Walau terlihat bingung, tetap saja Airin pergi ke dapur lagi. Adrian mengawasi kepergian kakak iparnya itu, sambil menghela napas panjang.

“Ya Tuhan…” desah Adrian pelan. Mata laki-laki itu nampak berkaca-kaca. Ingatannya terlempar ketika pertama kali ia bertemu dengan Airin. Perempuan itu terlihat begitu bahagia dan tentu saja jelita. Ada yang salah. Sesuatu telah terjadi pada pernikahan mereka, tanpa diketahuinya.

****

Tiga puluh menit kemudian, Airin keluar dari dapur dengan semangkuk mi rebus. “Yan, maaf, ya. Aku cuma punya ini,” ujar Airin penuh sesal, sambil meletakkan semangkuk mi itu di atas meja. Wajah Adrian terlihat cerah.

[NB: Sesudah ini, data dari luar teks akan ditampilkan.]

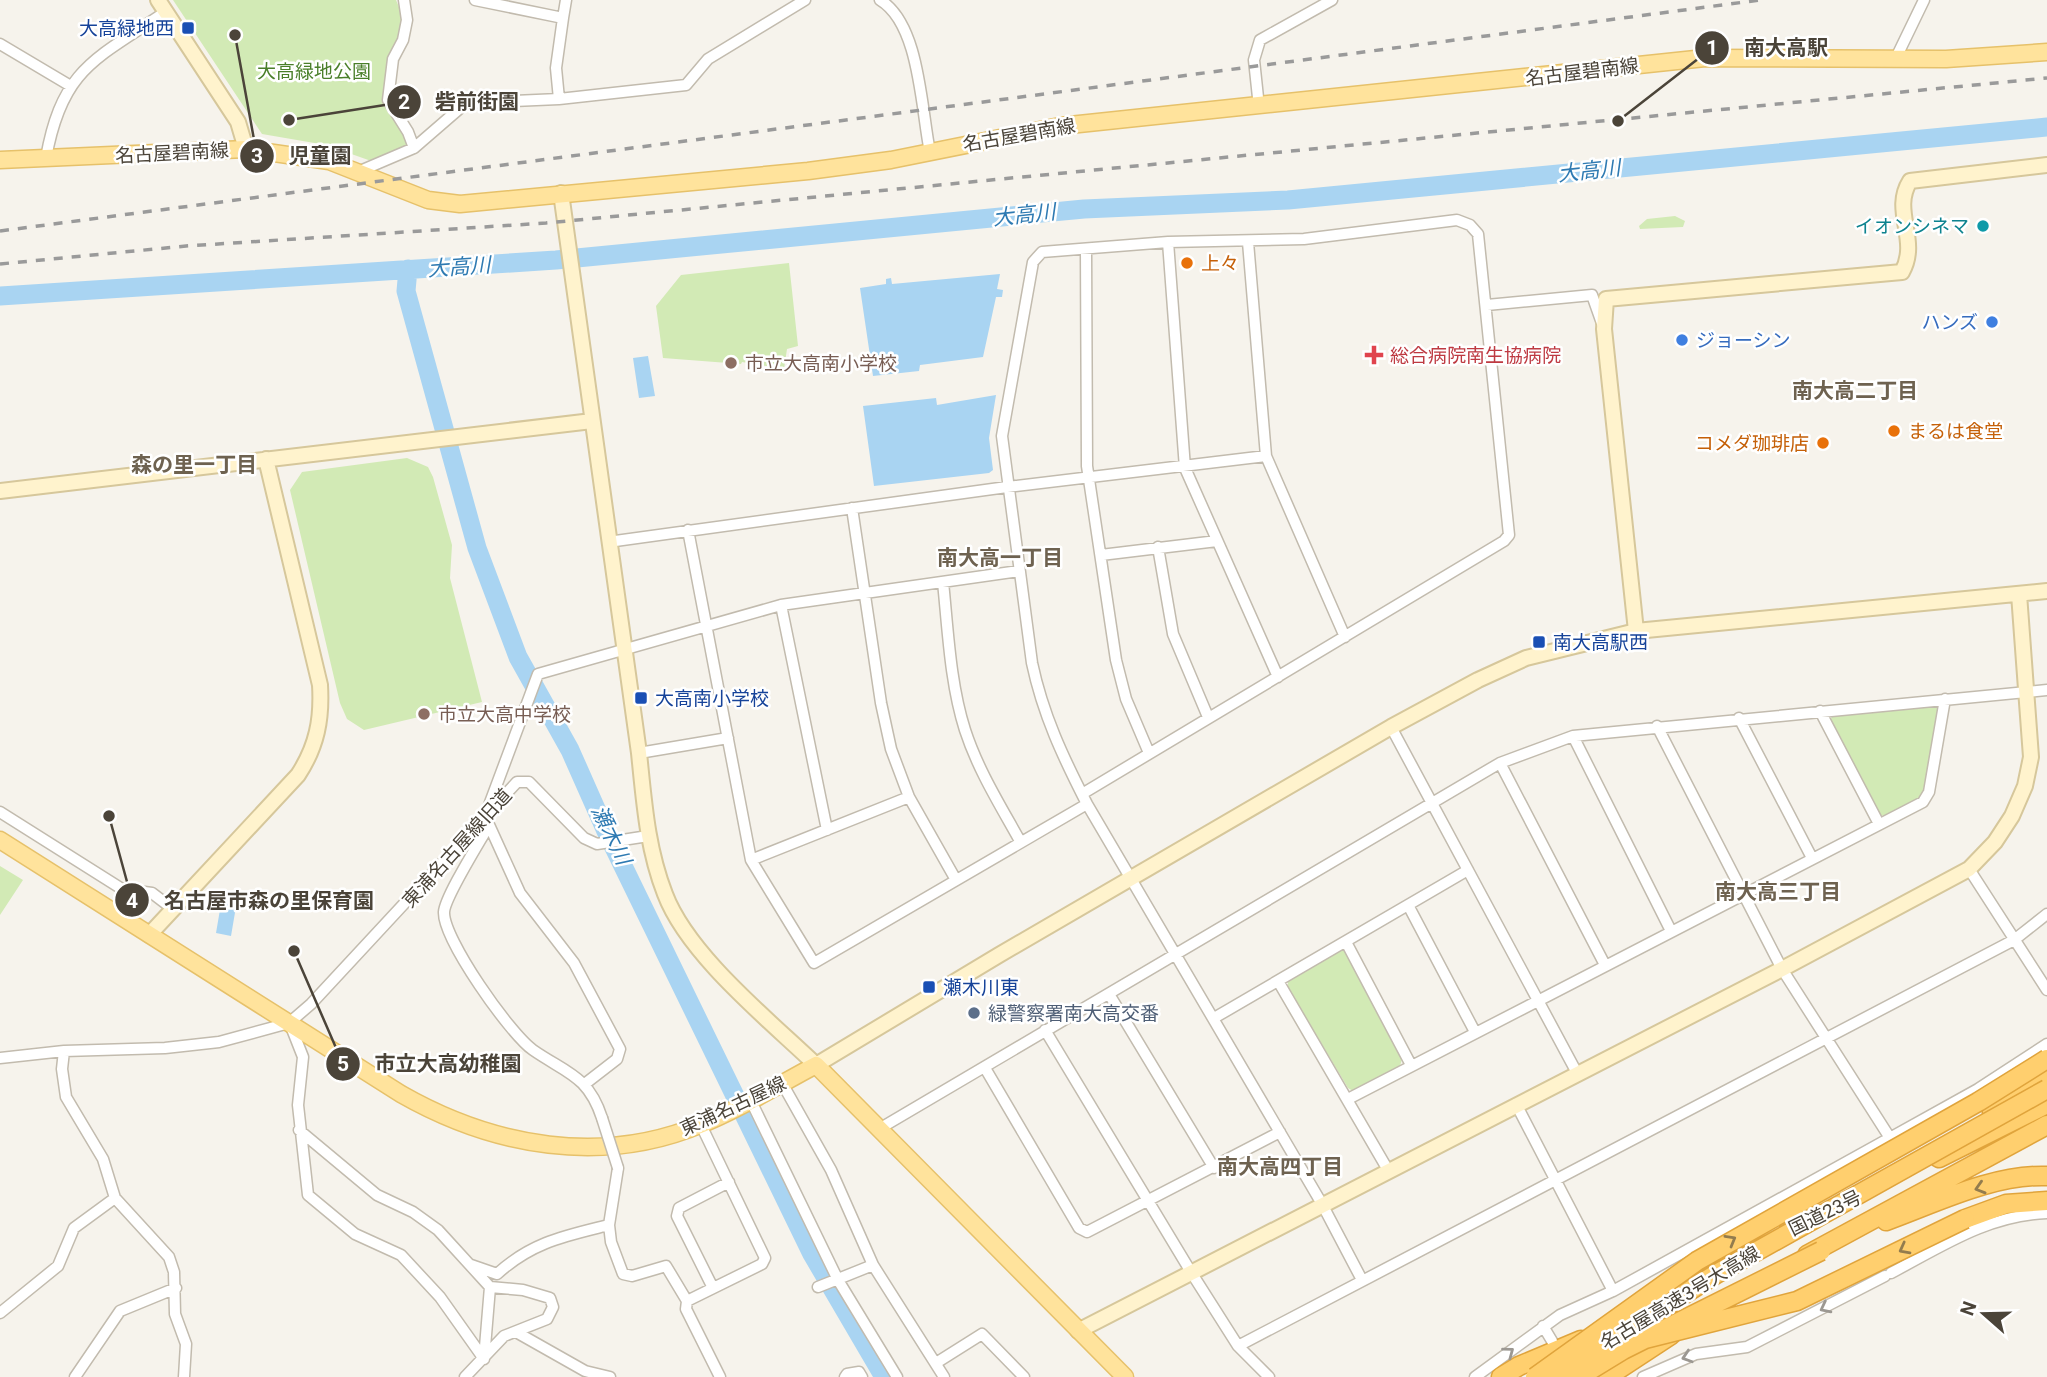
<svg xmlns="http://www.w3.org/2000/svg" width="2047" height="1377" font-family="Roboto,'Noto Sans JP',sans-serif">
	<style>
		.green { fill: #d2eab5 }
		.water { fill: #a9d4f2 }
		.lines { fill: none; stroke-linecap: round; stroke-linejoin: round }
		.river { stroke: #a9d4f2; stroke-width: 19 }
		.street-casing { stroke: #c2bbae; stroke-width: 13 }
		.secondary-casing { stroke: #d6c79b; stroke-width: 18 }
		.primary-casing { stroke: #e6c16a; stroke-width: 19 }
		.highway-casing { stroke: #e0a43c; stroke-width: 21 }
		.street { stroke: #fff; stroke-width: 10 }
		.secondary { stroke: #fff3cd; stroke-width: 14 }
		.primary { stroke: #ffe39c; stroke-width: 16 }
		.highway { stroke: #ffcf6e; stroke-width: 18 }
		.rail { stroke: #9a9a9a; stroke-width: 3.5; stroke-dasharray: 9 9; stroke-linecap: butt }
		.street-bridge-casing { stroke: #c2bbae; stroke-width: 13; stroke-linecap: butt }
		.highway-bridge-casing { stroke: #e0a43c; stroke-width: 21; stroke-linecap: butt }
		.street-bridge { stroke: #fff; stroke-width: 10 }
		.highway-bridge { stroke: #ffcf6e; stroke-width: 18 }
		.oneway { stroke: #937c4e }
		.oneway2 { stroke: #9c9892 }
		.transit-dot { fill: #1a4fb4; stroke: #fff; stroke-width: 2.5 }
		.culture-dot { fill: #0f9aa8; stroke: #fff; stroke-width: 2.5 }
		.food-dot { fill: #e8710a; stroke: #fff; stroke-width: 2.5 }
		.shop-dot { fill: #3f7fe0; stroke: #fff; stroke-width: 2.5 }
		.health-dot { fill: #e0444e; stroke: #fff; stroke-width: 2.5 }
		.education-dot { fill: #8d6e63; stroke: #fff; stroke-width: 2.5 }
		.service-dot { fill: #5c6f8a; stroke: #fff; stroke-width: 2.5 }
		.labels { text-anchor: middle; dominant-baseline: central; stroke-width: 5; stroke-linejoin: round; paint-order: stroke }
		.transit-label { font-size: 19px; fill: #164399; stroke: #fff; text-anchor: start }
		.park-label { font-size: 19px; fill: #4a7f2a; stroke: #fff }
		.street-label { font-size: 19px; fill: #4b4439; stroke: #fff }
		.culture-label { font-size: 19px; fill: #0d838f; stroke: #fff; text-anchor: end }
		.food-label { font-size: 19px; fill: #c56008; stroke: #fff; text-anchor: start }
		.shop-label { font-size: 19px; fill: #366cbe; stroke: #fff; text-anchor: end }
		.health-label { font-size: 19px; fill: #be3a42; stroke: #fff; text-anchor: start }
		.education-label { font-size: 19px; fill: #785e54; stroke: #fff; text-anchor: start }
		.service-label { font-size: 19px; fill: #4e5e75; stroke: #fff; text-anchor: start }
		.water-label { font-size: 21px; font-style: italic; fill: #2e7ab2; stroke: #fff }
		.neighbourhood-label { font-size: 21px; font-weight: bold; fill: #6e6250; stroke: #fff }
		.leader { fill: none; stroke: #4b4439; stroke-width: 2.5 }
		.callout-dot { fill: #4b4439; stroke: #fff; stroke-width: 2.5 }
		.mark-label { font-size: 21px; text-anchor: middle; font-weight: bold; fill: #fff }
		.callout-label { font-size: 21px; text-anchor: middle; font-weight: bold; fill: #4b4439; stroke: #fff; stroke-width: 5; stroke-linejoin: round; paint-order: stroke }
	</style>
	<rect width="100%" height="100%" fill="#f6f3ec"/>
	<path class="green" d="M 173,0 L 396,0 C 412,32 391,67 383,100 L 409,145 L 374,162 L 326,145 L 262,134 Z
		M 1675,216 L 1685,221 L 1683,227 L 1640,229 L 1639,226 L 1647,219 Z
		M 789,263 L 798,346 L 787,349 L 784,369 L 742,362 L 741,364 L 663,358 L 656,306 L 681,275 Z
		M 407,458 L 428,467 L 433,477 L 452,545 L 450,578 L 482,702 L 364,730 L 347,719 L 340,703 L 290,490 L 302,472 Z
		M 1935,705 L 1939,708 L 1922,797 L 1884,816 L 1880,815 L 1830,720 L 1834,714 Z
		M 0,866 L 23,880 L 0,915 Z
		M 1342,950 L 1346,952 L 1402,1059 L 1400,1066 L 1353,1091 L 1348,1088 L 1288,988 L 1288,981 Z"/>
	<path class="water" d="M 1000,274 L 997,289 L 1003,290 L 1002,297 L 996,297 L 983,357 L 920,365 L 919,371 L 873,376 L 860,288 L 886,284 L 886,279 L 891,278 L 892,284 Z
		M 648,356 L 655,396 L 639,398 L 633,358 Z
		M 996,395 L 989,438 L 993,470 L 989,473 L 874,486 L 863,406 L 936,398 L 937,405 Z
		M 223,892 L 238,895 L 231,936 L 216,933 Z"/>
	<g class="lines">
		<path class="river" d="M 408,269 L 406,291 L 477,548 L 518,657 L 570,750 L 605,829 L 812,1254 L 884,1377
			M 0,296 L 556,260 L 1084,209 L 1288,200 L 2047,127"/>
		<defs>
			<path id="street" d="M 404,0 L 407,20 L 403,40 L 393,59 L 388,100 L 408,132 L 414,148
				M 475,0 L 563,18 L 556,68 L 559,99
				M 880,0 C 920,24 921,109 930,152
				M 563,18 L 566,0
				M 0,44 L 69,85
				M 1895,60 L 1924,0
				M 1259,107 L 1254,60 L 1260,40 L 1332,0
				M 46,158 C 62,68 96,59 167,11
				M 360,171 L 414,148 L 466,103 L 559,99 L 686,85 L 708,59 L 805,0
				M 1168,242 L 1185,468 L 1278,677
				M 1248,242 L 1266,456 L 1345,637
				M 1086,250 L 1087,466 L 1116,660 L 1126,699 L 1149,753
				M 1487,305 L 1592,295 L 1603,326
				M 852,508 L 881,703 L 891,749 L 909,797 L 956,880
				M 688,530 L 751,860 L 814,963 L 1087,804
				M 608,542 L 1007,487 L 1266,456
				M 1158,547 L 1173,634 L 1208,717
				M 1101,555 L 1217,541
				M 943,582 C 948,630 950,683 965,730 C 978,770 1000,805 1020,841
				M 781,605 L 827,830
				M 1820,711 L 1879,824
				M 1739,718 L 1812,858
				M 1657,726 L 1782,969 L 1890,1138
				M 1391,727 L 1577,1073
				M 1573,736 L 1671,931
				M 639,753 L 728,738
				M 1500,763 L 1605,965
				M 1082,794 L 1504,541 L 1509,535 L 1478,234 L 1470,225 L 1457,220 L 1304,239 L 1168,242 L 1042,252 L 1033,262 L 1002,436 L 1032,663 C 1043,715 1063,757 1087,804 L 1322,1204 L 1362,1280
				M 0,812 L 122,889 L 152,893 L 173,909
				M 488,827 C 479,843 445,897 444,912 C 443,939 510,1034 533,1050 C 566,1073 588,1075 602,1118
				M 751,860 L 909,797
				M 1969,869 L 2047,990
				M 1408,905 L 1475,1032
				M 1346,942 L 1411,1065
				M 1278,981 L 1388,1170
				M 1109,994 L 1214,1168
				M 1214,1018 L 1468,870
				M 290,1024 L 303,1057 L 298,1105 L 308,1195 L 355,1234 L 401,1255 L 440,1297 L 484,1359
				M 1045,1030 L 1191,1272 L 1238,1346 L 1269,1377
				M 64,1051 L 62,1069 L 66,1097 L 103,1159 L 115,1198 L 169,1257 L 174,1272 L 175,1314 L 186,1344 L 184,1377
				M 0,1058 L 64,1051 L 165,1048 L 219,1042 L 289,1023 L 311,1004 L 517,782 L 529,782 L 584,838 L 597,844 L 648,836
				M 985,1068 L 1079,1228 L 1087,1232 L 1280,1132
				M 586,1083 L 617,1059 L 620,1049 L 574,963 L 520,893 L 485,816 L 538,674 L 781,605 L 1019,571
				M 782,1083 L 831,1170 L 873,1265 L 944,1377
				M 1348,1099 L 1923,802 L 1929,792 L 1945,699
				M 751,1101 L 838,1280 L 897,1377
				M 1516,1104 L 1613,1291
				M 701,1125 L 765,1258 L 762,1264 L 687,1301 L 686,1309 L 720,1377
				M 879,1129 L 1500,763 L 1573,736 L 2047,690
				M 299,1130 L 377,1195 L 413,1212 L 438,1230 L 490,1287 L 484,1359
				M 609,1225 L 611,1242 L 623,1274 L 632,1276 L 666,1266 L 687,1301
				M 471,1265 L 497,1274 C 532,1242 565,1236 609,1225 L 618,1168
				M 1891,1273 C 1942,1246 1988,1215 2047,1213
				M 818,1287 L 873,1265
				M 713,1288 L 677,1216 L 679,1208 L 729,1182
				M 0,1313 L 58,1266 L 74,1228 L 115,1198
				M 1543,1326 L 1552,1341
				M 516,1332 L 585,1371 L 610,1377
				M 1238,1346 L 2014,940 L 2047,914
				M 936,1363 L 982,1334 L 1024,1377
				M 75,1377 L 120,1311 L 176,1288
				M 465,1377 L 504,1336 L 547,1319 L 553,1307 L 550,1298 L 523,1290 L 490,1287
				M 845,1377 L 847,1374 L 859,1372 L 862,1377
				M 1475,1377 L 1560,1315 L 1613,1291 L 1890,1138 L 1978,1089 L 2047,1044
				M 1643,1377 L 1696,1354 L 1747,1347 L 1885,1276"/>
			<path id="secondary" d="M 158,0 L 238,122 L 246,149
				M 561,193 L 639,753 C 644,801 647,848 665,894 C 688,955 769,1020 816,1065 L 999,955 L 1391,727 L 1478,680 L 1526,658 L 1636,631 L 2047,591
				M 0,491 L 592,421
				M 1636,631 L 1604,329 L 1606,299 L 1902,272 C 1920,240 1891,211 1910,181 L 2047,165
				M 149,935 L 298,775 C 317,746 322,719 320,685 L 266,459
				M 1078,1331 L 1782,969 L 1969,869 L 1995,842 L 2012,816 L 2025,786 L 2031,757 L 2019,594"/>
			<path id="primary" d="M 0,160 L 246,149 L 329,161 L 428,200 L 460,204 L 808,171 L 891,160 L 1060,126 L 1705,58 L 1946,59 L 2047,52
				M 0,840 L 401,1094 C 494,1147 602,1166 702,1124 C 742,1108 778,1085 816,1065 L 1125,1377"/>
			<path id="highway" d="M 1992,1112 L 2047,1075
				M 1939,1158 L 2047,1104
				M 1965,1219 L 2006,1204 L 2047,1201
				M 1886,1221 C 1936,1203 1993,1174 2047,1176
				M 1807,1255 L 2047,1125
				M 1640,1310 L 1691,1281
				M 1501,1377 L 1519,1366 L 1581,1340
				M 1607,1377 L 1671,1335"/>
		</defs>
		<use href="#street" class="street-casing"/>
		<use href="#secondary" class="secondary-casing"/>
		<use href="#primary" class="primary-casing"/>
		<use href="#highway" class="highway-casing"/>
		<use href="#street" class="street"/>
		<use href="#secondary" class="secondary"/>
		<use href="#primary" class="primary"/>
		<use href="#highway" class="highway"/>
		<path class="rail" d="M 0,231 L 1760,0
			M 0,264 L 186,246 L 546,223 L 2047,78"/>
		<defs>
			<path id="street-bridge" d="M 602,1118 L 618,1168"/>
			<path id="highway-bridge" d="M 1645,1339 L 1797,1301 L 1965,1219
				M 1535,1377 L 1697,1261 L 1978,1102 L 2047,1059
				M 1553,1377 L 1716,1274 L 2047,1089
				M 1579,1377 L 1623,1350 L 1821,1251"/>
		</defs>
		<use href="#street-bridge" class="street-bridge-casing"/>
		<use href="#highway-bridge" class="highway-bridge-casing"/>
		<use href="#street-bridge" class="street-bridge"/>
		<use href="#highway-bridge" class="highway-bridge"/>
	</g>
	<defs><path id="oneway-chevron" d="M-2-3.5L2.5 0L-2 3.5" fill="none" stroke-width="1.6" stroke-linecap="round" stroke-linejoin="round" transform="scale(1.75)"/></defs>
	<g class="oneway">
		<use href="#oneway-chevron" transform="translate(1980 1188) rotate(163)"/>
		<use href="#oneway-chevron" transform="translate(1731 1240) rotate(-30)"/>
		<use href="#oneway-chevron" transform="translate(1904 1249) rotate(152)"/>
	</g>
	<g class="oneway2">
		<use href="#oneway-chevron" transform="translate(1825 1308) rotate(153)"/>
		<use href="#oneway-chevron" transform="translate(1509 1352) rotate(-37)"/>
		<use href="#oneway-chevron" transform="translate(1687 1357) rotate(162)"/>
	</g>
	<g class="transit-dot">
		<rect x="181" y="21" width="14" height="14" rx="3.5"/>
		<rect x="1532" y="635" width="14" height="14" rx="3.5"/>
		<rect x="634" y="691" width="14" height="14" rx="3.5"/>
		<rect x="922" y="980" width="14" height="14" rx="3.5"/>
	</g>
	<circle class="culture-dot" cx="1983" cy="226" r="7"/>
	<g class="food-dot">
		<circle cx="1187" cy="263" r="7"/>
		<circle cx="1894" cy="431" r="7"/>
		<circle cx="1823" cy="443" r="7"/>
	</g>
	<g class="shop-dot">
		<circle cx="1992" cy="322" r="7"/>
		<circle cx="1682" cy="340" r="7"/>
	</g>
	<path class="health-dot" d="M1370.5 344.5h7v7h7v7h-7v7h-7v-7h-7v-7h7z"/>
	<g class="education-dot">
		<circle cx="731" cy="363" r="7"/>
		<circle cx="424" cy="714" r="7"/>
	</g>
	<circle class="service-dot" cx="974" cy="1013" r="7"/>
	<g class="labels">
		<g class="transit-label">
			<text x="174" y="28" text-anchor="end">大高緑地西</text>
			<text x="1553" y="642">南大高駅西</text>
			<text x="655" y="698">大高南小学校</text>
			<text x="943" y="987">瀬木川東</text>
		</g>
		<g class="park-label">
			<text x="314" y="71">大高緑地公園</text>
		</g>
		<g class="street-label">
			<text transform="translate(1582 72) rotate(-7)">名古屋碧南線</text>
			<text transform="translate(1019 135) rotate(-10)">名古屋碧南線</text>
			<text transform="translate(172 153) rotate(-3)">名古屋碧南線</text>
			<text transform="translate(457 848) rotate(-48)">東浦名古屋線旧道</text>
			<text transform="translate(733 1106) rotate(-25)">東浦名古屋線</text>
			<text transform="translate(1825 1213) rotate(-26)">国道23号</text>
			<text transform="translate(1680 1298) rotate(-31)">名古屋高速3号大高線</text>
		</g>
		<g class="culture-label">
			<text x="1969" y="226">イオンシネマ</text>
		</g>
		<g class="food-label">
			<text x="1201" y="263">上々</text>
			<text x="1908" y="431">まるは食堂</text>
			<text x="1809" y="443" text-anchor="end">コメダ珈琲店</text>
		</g>
		<g class="shop-label">
			<text x="1978" y="322">ハンズ</text>
			<text x="1696" y="340" text-anchor="start">ジョーシン</text>
		</g>
		<g class="health-label">
			<text x="1390" y="355">総合病院南生協病院</text>
		</g>
		<g class="education-label">
			<text x="745" y="363">市立大高南小学校</text>
			<text x="438" y="714">市立大高中学校</text>
		</g>
		<g class="service-label">
			<text x="988" y="1013">緑警察署南大高交番</text>
		</g>
		<g class="water-label">
			<text transform="translate(1589 171) rotate(-6)">大高川</text>
			<text transform="translate(1024 215) rotate(-6)">大高川</text>
			<text transform="translate(459 267) rotate(-4)">大高川</text>
			<text transform="translate(611 835) rotate(64)">瀬木川</text>
		</g>
		<g class="neighbourhood-label">
			<text x="1855" y="391">南大高二丁目</text>
			<text x="194" y="465">森の里一丁目</text>
			<text x="1000" y="558">南大高一丁目</text>
			<text x="1778" y="892">南大高三丁目</text>
			<text x="1280" y="1167">南大高四丁目</text>
		</g>
	</g>
	<path class="leader" d="M1618 121L1712 48M289 120L404 102M235 35L257 156M109 816L132 900M294 951L343 1064"/>
	<g class="callout-dot">
		<circle cx="1618" cy="121" r="7"/>
		<circle cx="289" cy="120" r="7"/>
		<circle cx="235" cy="35" r="7"/>
		<circle cx="109" cy="816" r="7"/>
		<circle cx="294" cy="951" r="7"/>
		<circle cx="1712" cy="48" r="18"/>
		<circle cx="404" cy="102" r="18"/>
		<circle cx="257" cy="156" r="18"/>
		<circle cx="132" cy="900" r="18"/>
		<circle cx="343" cy="1064" r="18"/>
	</g>
	<g class="mark-label">
		<text x="1712" y="55">1</text>
		<text x="404" y="109">2</text>
		<text x="257" y="163">3</text>
		<text x="132" y="908">4</text>
		<text x="343" y="1071">5</text>
	</g>
	<g class="callout-label">
		<text x="1786" y="55">南大高駅</text>
		<text x="477" y="109">砦前街園</text>
		<text x="320" y="163">児童園</text>
		<text x="269" y="908">名古屋市森の里保育園</text>
		<text x="448" y="1071">市立大高幼稚園</text>
	</g>
	<g transform="translate(1984 1314) rotate(290)" stroke="#ffffff" stroke-width="5" paint-order="stroke">
	<path d="M0-5L12 26L0 18L-12 26Z" fill="#4b4439"/>
	<text y="-10" font-size="19" font-weight="bold" text-anchor="middle" fill="#4b4439">N</text>
	</g>
</svg>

“Enggak apa-apa, Kak.  Hmmm… loh, punya Kak Rin mana? Kakak sudah  makan, belum?” tanya Adrian.

“Aku sudah makan.”

“Jangan bohong, Kak. Aku lihat, muka kakak sudah hampir sama dengan bantal. Pasti, Kak Rin baru bangun tadi, kan?” sindir Adrian sembari tersenyum. “Kenapa, sih? Sejak dulu, Kak Rin itu enggak pernah jujur sama aku. Selalu saja bohong,” rutuk Adrian.

Airin tersenyum sembari menatap adik iparnya lembut. “Serius, aku sudah kenyang, Yan.”

“Ayo kita makan bersama, Kak,” tawar Adrian. “Biar lapar, aku ini sedang diet. Jadi, aku tidak mau mengkonsumsi karbohidrat terlalu banyak.

“Baiklah.”  Airin menyerah. Perempuan itu masuk ke dapur mengambil sendok dan kembali duduk di sisi Adrian. Mereka dengan lahap menyantap mi rebus itu. Sesekali Adrian melemparkan lelucon yang membuat Airin tertawa. Tentu saja, karena lelucon Adrian mengingatkannya pada kenangan saat pertama kali ia dibawa ke dalam keluarga Keenan oleh Sandy.

Airin mulai teringat saat bertemu dengan Adrian, dia masih  duduk di kelas dua belas. Sejak kematian kedua orang tuanya akibat kecelakaan, Adrian menjadi sangat dekat dengan Airin. Hingga tanpa sadar, laki-laki itu begitu bergantung padanya. Sebentar-bentar Kak Rin, sebentar-bentar Kak Rin. Itu sebabnya, Sandy memutuskan memasukan Adrian ke asrama. Karena suaminya khawatir, Adrian tidak akan pernah menjadi dewasa karena Airin yang terlalu memanjakannya.

Dan sekarang, beberapa tahun berlalu, Adrian sudah terlihat begitu dewasa di hadapannya. Namun ternyata, adik iparnya itu tidak pernah berubah sama sekali. Di mata Airin, Adrian masih sama seperti dulu, dengan gayanya yang ceria dan sedikit manja. Laki-laki itu selalu saja membuatnya tertawa dan mampu menghidupkan setiap suasana. Itu yang membuat Airin sangat menyukainya.

****

“Apa! Ti-tinggal di sini?” tanya Airin setelah mereka menghabiskan semangkok mi berdua.

Adrian mengangguk.

“Tapi, Sandy enggak ada, Yan. Mana mungkin kamu tinggal di sini bersamaku?”

“Kak Sandy pasti akan  pulang, kan, Kak? Lagi pula, orang-orang pun tahu, kalau aku adik ipar Kak Rin, kan?”

“Aku tidak tahu, apakah Sandy akan pulang atau tidak, Yan? Perginya saja aku tidak tahu!”

“Ya sudahlah, Kak. Minimal, setelah aku mengumpulkan uang dari gajiku, aku bisa keluar dari rumah ini, Kak.”

“Tapi…”

“Kak. Memangnya  kakak tega melihat aku di luar sana? Aku tidak punya keluarga, loh. Dan, aku juga tidak  punya penghasilan,” rengek Adrian. “Ini adalah awal karirku sebagai dokter di ibu kota, Kak. Jadi, izinkan aku menumpang, ya? Siapa tahu, aku bisa membantumu untuk menemukan Kak Sandy.”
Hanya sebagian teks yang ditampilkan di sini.